* Отрывок текста
◇ ◇ ◇ ◇ ◇ ◇ ◇
Дом не слишком красив, хотя фасад украшен колоннами и фронтоном; сад просто жалкий. Но, по крайней мере, здесь Мане неподалеку от своего брата Эжена и Берты — они сейчас в Буживале. Обе семьи могли бы видеться и развлекаться в обществе друг друга. К несчастью, вопреки всем расчетам Мане его состояние ухудшается с первых же дней пребывания в Рюэле. Боли усиливаются, особенно в левой ноге. Пройдя несколько метров, он не может больше двигаться. Несколько раз его вывозят гулять в коляске, но чаще он неподвижно сидит в кресле в саду. Монотонно тянутся дни. Когда боли стихают, Мане дремлет. Он, который из Бельвю отправлял, друзьям письма, расцвеченные акварельками, теперь не отвечает на корреспонденцию. «Только мои дружеские чувства к тебе, — говорит он Мери Лоран, — могут заставить меня послать весточку». Он, практически никогда не любивший читать, увлекается романами Понсона дю Террайля, его «Рокамболем». Он пытается работать, начинает писать виды сада, но чаще всего ограничивается эскизом. Сравнительно легко ему даются небольшие натюрморты, составленные из фруктов или цветов; маленькие изысканные картины, только отчасти обманывающие его страсть к живописи. «Чтобы чувствовать себя хорошо, — говорит он Мери, — мне необходимо работать».
Он сутулится. Черты лица заострились. Он плохо спит. Погода кажется ему не лучше, чем в прошлом году. Дождь, ветры. Мане мерзнет. Зябко кутается, сидя у специально зажженного ради него камина.
◇ ◇ ◇ ◇ ◇ ◇ ◇
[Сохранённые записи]
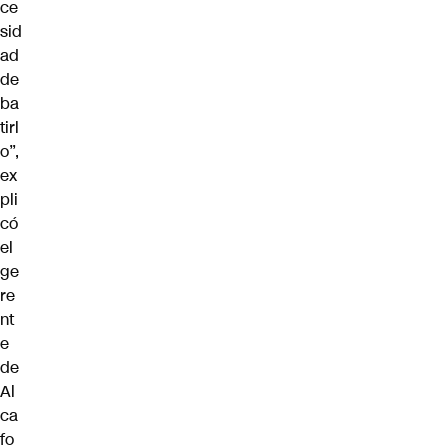
ce
sid
ad
de
ba
tirl
o”,
ex
pli
có
el
ge
re
nt
e
de
Al
ca
fo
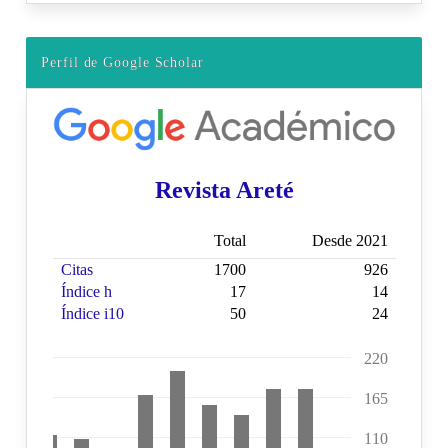
Perfil de Google Scholar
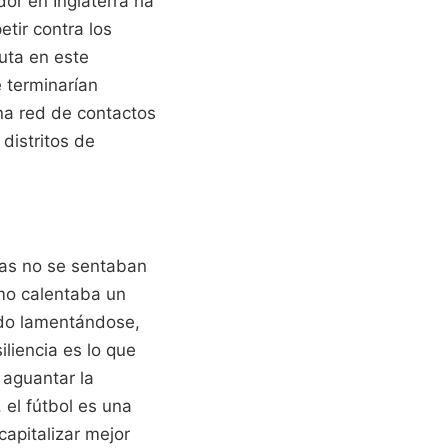
dor en Inglaterra ha
tir contra los
luta en este
 terminarían
na red de contactos
distritos de
sas no se sentaban
mo calentaba un
ado lamentándose,
liencia es lo que
 aguantar la
 el fútbol es una
apitalizar mejor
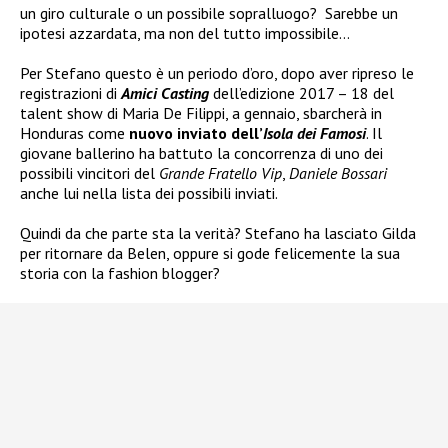
un giro culturale o un possibile sopralluogo?
Sarebbe un
ipotesi azzardata, ma non del tutto impossibile…
Per Stefano questo è un periodo d’oro, dopo aver ripreso le
registrazioni di
Amici Casting
dell’edizione 2017 – 18 del
talent show di Maria De Filippi, a gennaio, sbarcherà in
Honduras come
nuovo inviato dell’
Isola dei Famosi
.
Il
giovane ballerino ha battuto la concorrenza di uno dei
possibili vincitori del
Grande Fratello Vip
,
Daniele Bossari
anche lui nella lista dei possibili inviati.
Quindi da che parte sta la verità? Stefano ha lasciato Gilda
per ritornare da Belen, oppure si gode felicemente la sua
storia con la fashion blogger?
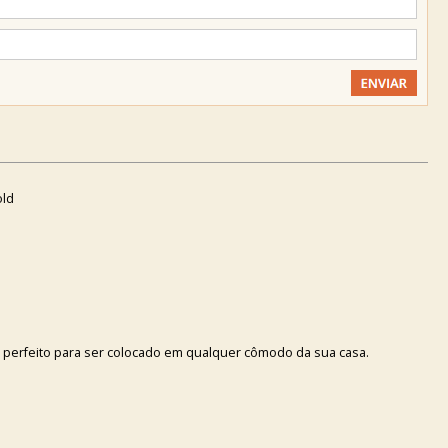
old
é perfeito para ser colocado em qualquer cômodo da sua casa.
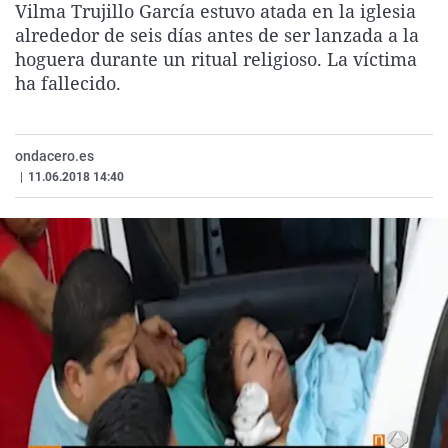
Vilma Trujillo García estuvo atada en la iglesia
La rosa de los vientos
Caso
Extremadura
Virales
alrededor de seis días antes de ser lanzada a la
Gente viajera
Retornados
Galicia
Televisión
hoguera durante un ritual religioso. La víctima
ha fallecido.
Como el perro y el gat
Equipo de investigaci
La Rioja
Elecciones
Operación Viuda Negr
Navarra
País Vasco
ondacero.es
|
11.06.2018 14:40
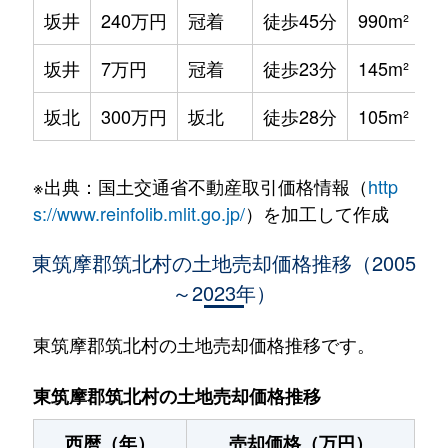
坂井
240万円
冠着
徒歩45分
990m²
坂井
7万円
冠着
徒歩23分
145m²
坂北
300万円
坂北
徒歩28分
105m²
※出典：国土交通省不動産取引価格情報（
http
s://www.reinfolib.mlit.go.jp/
）を加工して作成
東筑摩郡筑北村の土地売却価格推移（2005
～2023年）
東筑摩郡筑北村の土地売却価格推移です。
東筑摩郡筑北村の土地売却価格推移
西暦（年）
売却価格（万円）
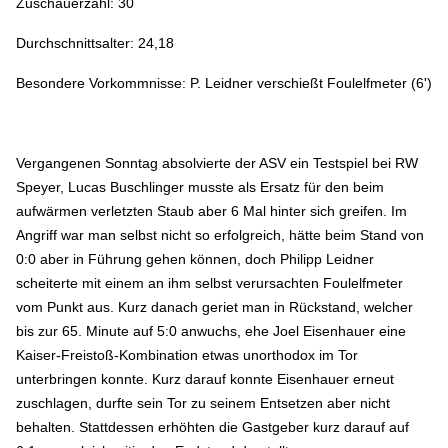
Zuschauerzahl: 30
Durchschnittsalter: 24,18
Besondere Vorkommnisse: P. Leidner verschießt Foulelfmeter (6')
Vergangenen Sonntag absolvierte der ASV ein Testspiel bei RW
Speyer, Lucas Buschlinger musste als Ersatz für den beim
aufwärmen verletzten Staub aber 6 Mal hinter sich greifen. Im
Angriff war man selbst nicht so erfolgreich, hätte beim Stand von
0:0 aber in Führung gehen können, doch Philipp Leidner
scheiterte mit einem an ihm selbst verursachten Foulelfmeter
vom Punkt aus. Kurz danach geriet man in Rückstand, welcher
bis zur 65. Minute auf 5:0 anwuchs, ehe Joel Eisenhauer eine
Kaiser-Freistoß-Kombination etwas unorthodox im Tor
unterbringen konnte. Kurz darauf konnte Eisenhauer erneut
zuschlagen, durfte sein Tor zu seinem Entsetzen aber nicht
behalten. Stattdessen erhöhten die Gastgeber kurz darauf auf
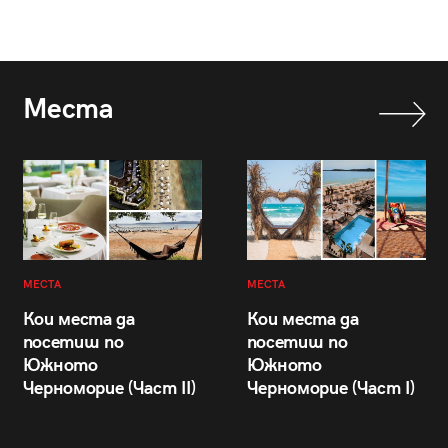
Места
МЕСТА
МЕСТА
Кои места да
Кои места да
посетиш по
посетиш по
Южното
Южното
Черноморие (Част II)
Черноморие (Част I)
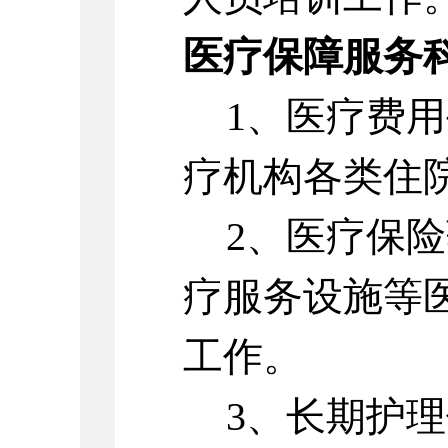
医疗保障服务
1、医疗费
疗机构各类住
2、医疗保
疗服务设施等
工作。
3、长期护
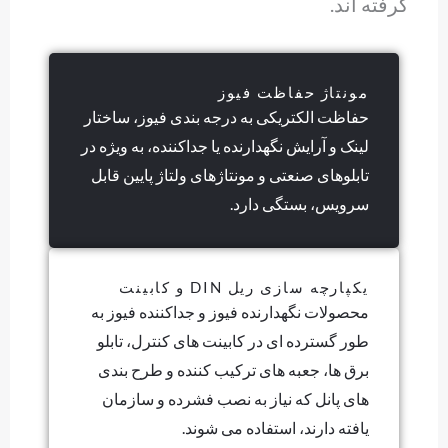
گرفته اند.
مونتاژ حفاظت فیوز
حفاظت الکتریکی به درجه بندی فیوز، ساختار
لینک و آرایش نگهدارنده یا جداکننده، به ویژه در
تابلوهای صنعتی و مونتاژهای ولتاژ پایین قابل
سرویس، بستگی دارد.
یکپارچه سازی ریل DIN و کابینت
محصولات نگهدارنده فیوز و جداکننده فیوز به
طور گسترده ای در کابینت های کنترل، تابلو
برق ها، جعبه های ترکیب کننده و طرح بندی
های پانل که نیاز به نصب فشرده و سازمان
یافته دارند، استفاده می شوند.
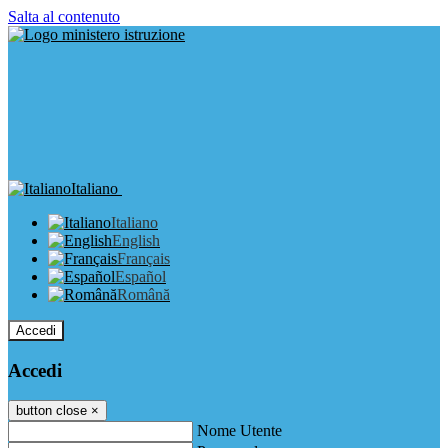
Salta al contenuto
Italiano
Italiano
English
Français
Español
Română
Accedi
Accedi
button close
×
Nome Utente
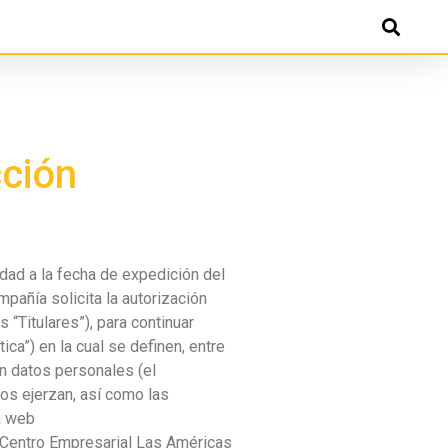
cción
dad a la fecha de expedición del
pañía solicita la autorización
“Titulares”), para continuar
ica”) en la cual se definen, entre
con datos personales (el
os ejerzan, así como las
a web
18 Centro Empresarial Las Américas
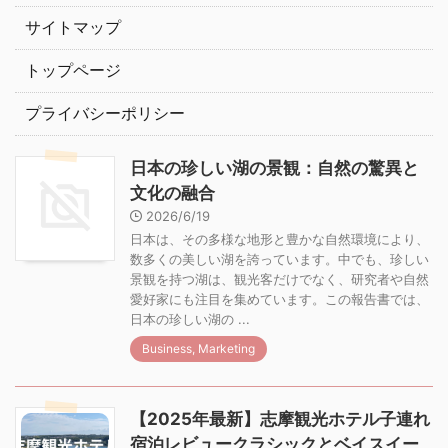
サイトマップ
トップページ
プライバシーポリシー
日本の珍しい湖の景観：自然の驚異と
文化の融合
2026/6/19
日本は、その多様な地形と豊かな自然環境により、
数多くの美しい湖を誇っています。中でも、珍しい
景観を持つ湖は、観光客だけでなく、研究者や自然
愛好家にも注目を集めています。この報告書では、
日本の珍しい湖の ...
Business, Marketing
【2025年最新】志摩観光ホテル子連れ
宿泊レビュークラシックとベイスイー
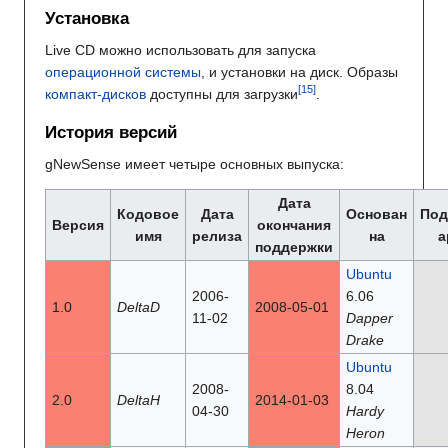
Установка
Live CD можно использовать для запуска
операционной системы
, и установки на диск. Образы
компакт-дисков
доступны для загрузки
.
История версий
gNewSense имеет четыре основных выпуска:
Дата
Кодовое
Дата
Основан
Под
Версия
окончания
имя
релиза
на
а
поддержки
Ubuntu
2006-
6.06
1.0
DeltaD
2008-05-01
11-02
Dapper
Drake
Ubuntu
2008-
8.04
2.0
DeltaH
2014-01-03
04-30
Hardy
Heron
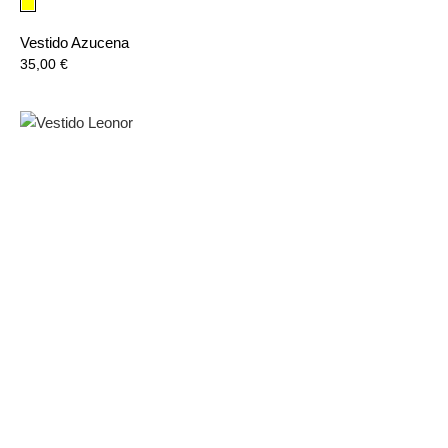
Verde
Lima
Vestido Azucena
Precio
35,00 €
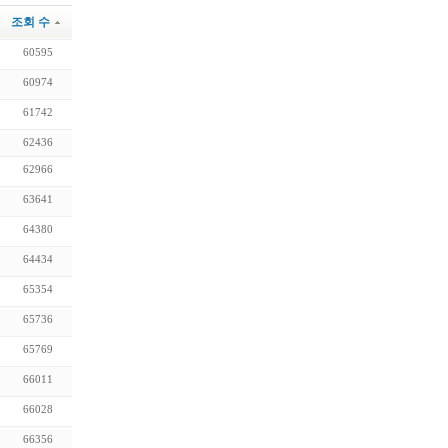
조회 수
60595
60974
61742
62436
62966
63641
64380
64434
65354
65736
65769
66011
66028
66356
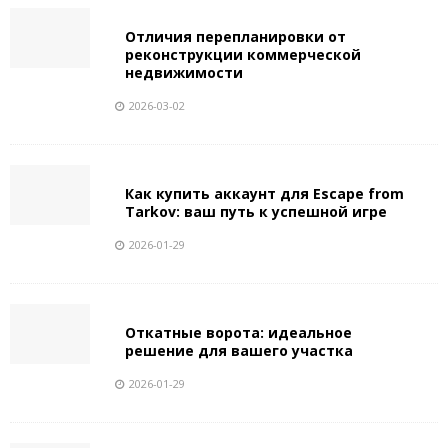
Отличия перепланировки от
реконструкции коммерческой
недвижимости
2026-03-02
Как купить аккаунт для Escape from
Tarkov: ваш путь к успешной игре
2026-01-29
Откатные ворота: идеальное
решение для вашего участка
2026-01-29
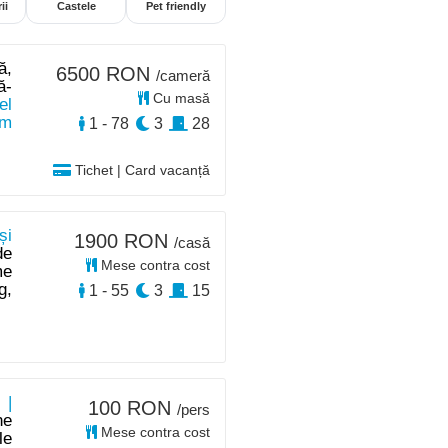
ii
Castele
Pet friendly
ă,
6500 RON
/cameră
ă-
Cu masă
el
km
1 - 78
3
28
Tichet | Card vacanță
și
1900 RON
/casă
de
Mese contra cost
me
g,
1 - 55
3
15
 |
100 RON
/pers
ne
Mese contra cost
le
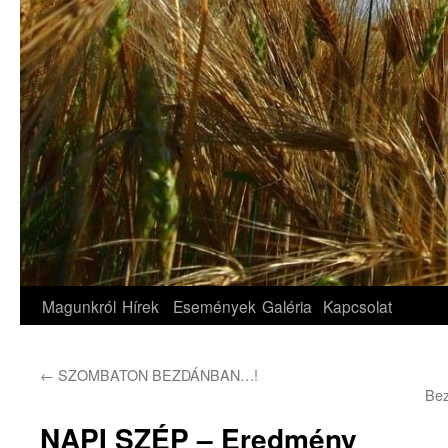
Magunkról
Hírek
Események
Galéria
Kapcsolat
←
SZOMBATON BEZDÁNBAN…!
Bez
NAPI SZÉP – Eredmény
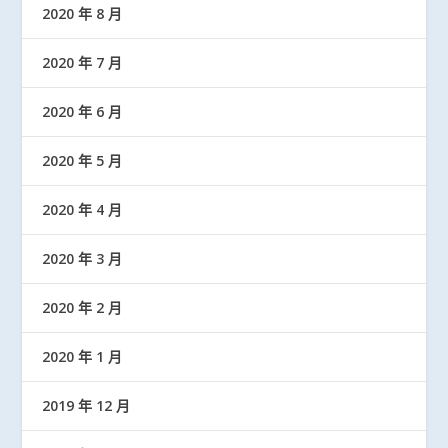
2020 年 8 月
2020 年 7 月
2020 年 6 月
2020 年 5 月
2020 年 4 月
2020 年 3 月
2020 年 2 月
2020 年 1 月
2019 年 12 月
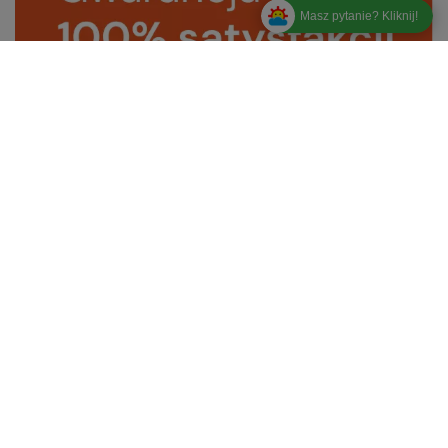
Masz pytanie? Kliknij!
Zamówienia
Status zamówienia
Śledzenie przesyłki
Chcę zareklamować produkt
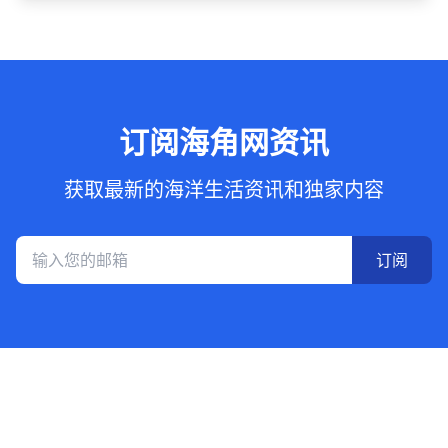
订阅海角网资讯
获取最新的海洋生活资讯和独家内容
订阅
◇ ◇ ◇ ◇ ◇ ◇ ◇
* Вопросы и задания
**1)** Выпишите из отрывка о Мане без изменений фрагмент, который начинается со слов «Он сутулится. Черты» и заканчивается словами «ради него камина.».
**2)** Продолжите отрывок о жизни Мане в Рюэле, начав сразу после его последнего предложения.

* Разобранные задачи
**1)**
Он сутулится. Черты лица заострились. Он плохо спит. Погода кажется ему не лучше, чем в прошлом году. Дождь, ветры. Мане мерзнет. Зябко кутается, сидя у специально зажженного ради него камина.

**2)**
Появляющийся время от времени доктор Сиредэ втайне от художника высказывает дамам Мане, насколько его беспокоит такой ход болезни. Тщетная предосторожность: Мане знает о себе все. Да и газеты позаботились о том, чтобы сообщить художнику о состоянии его здоровья; они сыграли с ним «скверную шутку», доверительно говорит он Мери, опубликовав «прискорбный бюллетень (его) здоровья».
Мане молчит, он погружен в мысли. Он размышляет о своих близких, о жене. Он особенно много думает о своем «шурине», мнимом брате жены. Бедный Коэлла! Несчастное дитя любви, принесенное в жертву приличиям, малодушию, принесенное в жертву «стороне Мане», стороне, требовавшей покорности после каждой его вызывающей выходки по адресу учителя Кутюра, стороне, заставлявшей его домогаться официальных почестей, тогда как другая сторона, «сторона Фурнье», влекла к авантюрам, к бунтам. Как хотя бы отчасти искупить свою вину перед Коэлла?
30 сентября 1882 года Мане составляет завещание.
«Я назначаю Сюзанну Ленхоф, свою законную жену, моей единственной наследницей», — начинает он. Затем продолжает: «Она завещает все, что я ей оставил, Леону Коэлла, он же Ленхоф, который окружил меня самой преданной заботой; и, — добавляет он, — я полагаю, что братья мои найдут это распоряжение вполне естественным».
Он предусматривает посмертную распродажу своих картин, эскизов и рисунков, находящихся в мастерской, и просит Теодора Дюре отобрать, что, по его усмотрению, пойдет на распродажу или, напротив, будет уничтожено. «Из суммы, вырученной после распродажи, — отмечает он, — должны быть выделены 50 тысяч франков; их надлежит вручить Леону Коэлла, он же Ленхоф; остальное — Сюзанне Ленхоф, моей жене».
Мане назначает кузена Жюля де Жуи своим душеприказчиком; он поручает также жене раздать кое-какие сувениры своим братьям и друзьям. И ставит подпись.
И снова перечитывает завещание. Достаточно ли ясна его воля по отношению к Коэлла? Не следует ли кое-что уточнить? И в постскриптуме решительно добавляет: «Точно оговорено, что Сюзанна Ленхоф, моя жена, оставит по завещанию Леону Коэлла, он же Ленхоф, состояние, оставленное ей мною».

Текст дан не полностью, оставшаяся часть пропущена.